- We are maintaining our HOLD rating on Malayan Banking Bhd (Maybank), with a lower fair value of RM9.20/share (vs. RM9.30/share previously). This is based on a downgraded ROE of 13.9% (from 14.0%) for FY12F, which leads to a fair P/BV of 1.9x.
- Maybank has held an analysts' briefing to discuss its recent share placement. Recall that Maybank had placed out in total 412mil new shares at RM8.88 for total proceeds of RM3.66bil.
- Maybank said the proposed share placement is to boost its equity capital ahead of the implementation of the BASEL 3 capital framework. Maybank added that the proforma core equity position before the proposed interim dividend will improve from 7.97% to 9.27% whilst its proforma total capital adequacy ratio will improve from 15.66% to 16.96% as at 30 June 2012.
- Earlier Maybank had disclosed a common equity ratio of 8.63% as at June 2012. Thus, this is different from the common equity ratio just disclosed of 7.97% (before the share placement) as at end-June 2012, mainly because the earlier disclosed 8.63% figure was calculated based on BASEL 3 while the 7.97% figure is based on Bank Negara's Concept Paper released in May 2012. The main difference is in terms of in investments in affiliates of up to 10% of shareholders funds allowed under BASEL 3 but not under Bank Negara's concept paper.

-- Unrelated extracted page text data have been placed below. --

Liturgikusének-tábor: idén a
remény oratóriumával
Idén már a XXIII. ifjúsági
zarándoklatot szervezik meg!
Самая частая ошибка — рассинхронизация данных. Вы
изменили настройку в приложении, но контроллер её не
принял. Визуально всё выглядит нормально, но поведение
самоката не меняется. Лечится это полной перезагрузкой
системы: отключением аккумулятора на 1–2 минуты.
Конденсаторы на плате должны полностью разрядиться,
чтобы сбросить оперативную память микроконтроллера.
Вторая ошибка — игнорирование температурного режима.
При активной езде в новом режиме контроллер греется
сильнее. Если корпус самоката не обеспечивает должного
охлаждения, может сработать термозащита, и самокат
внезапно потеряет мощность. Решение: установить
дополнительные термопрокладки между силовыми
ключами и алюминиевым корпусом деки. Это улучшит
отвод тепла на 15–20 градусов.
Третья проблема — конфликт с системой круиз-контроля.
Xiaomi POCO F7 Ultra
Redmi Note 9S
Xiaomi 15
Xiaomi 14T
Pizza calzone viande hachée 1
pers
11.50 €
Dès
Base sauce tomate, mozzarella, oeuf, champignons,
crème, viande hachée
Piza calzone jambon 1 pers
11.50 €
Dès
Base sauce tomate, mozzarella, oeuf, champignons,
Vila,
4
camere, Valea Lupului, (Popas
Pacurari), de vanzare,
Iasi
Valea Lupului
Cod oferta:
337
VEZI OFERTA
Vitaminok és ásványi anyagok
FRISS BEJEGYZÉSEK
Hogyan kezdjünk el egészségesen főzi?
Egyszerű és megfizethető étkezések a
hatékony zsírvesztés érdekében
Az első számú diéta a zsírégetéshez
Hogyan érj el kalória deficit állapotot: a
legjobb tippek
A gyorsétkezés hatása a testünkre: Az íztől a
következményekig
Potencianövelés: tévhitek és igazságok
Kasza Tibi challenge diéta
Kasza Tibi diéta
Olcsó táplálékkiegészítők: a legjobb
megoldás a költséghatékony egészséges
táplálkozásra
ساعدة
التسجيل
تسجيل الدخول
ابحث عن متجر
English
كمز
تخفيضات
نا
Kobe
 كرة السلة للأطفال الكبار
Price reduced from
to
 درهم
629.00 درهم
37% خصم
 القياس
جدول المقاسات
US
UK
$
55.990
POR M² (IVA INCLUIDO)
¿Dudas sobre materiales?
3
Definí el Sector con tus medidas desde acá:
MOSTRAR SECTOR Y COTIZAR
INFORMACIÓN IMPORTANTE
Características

- Maybank also clarified that the proposed share placement is not for a possible acquisition of a 25% stake in Bank of Ayudhya (BAY), which we estimate will cost RM5bil, based on the current market price. Maybank said that it is not participating in the process of bidding for BAY at this moment.
- We have adjusted our forecast to take into account the upsized portion of 112mil shares (from the original proposed 300mil shares) and new share price of RM8.88 instead of the indicative RM8.80. Based on this, our new ROE forecast is now 13.9% (from 14.0%) FY12F. In total, the share placement has diluted ROE by 0.5ppt.
- Given the latest share placement, it may be more challenging to continue to justify a higher dividend payout ratio of above 75% post utilisation of Maybank's Section 108 tax credit, by 2013. We maintain our view that dividend payout ratio will likely normalise to the official guidance of 40% to 60% post utilisation of Section 108 tax credit by 2013. We have assumed a dividend payout ratio of 58% for FY13F vs. 75% for FY12F. The latest share placement is dilutive to ROE. We maintain HOLD on Maybank.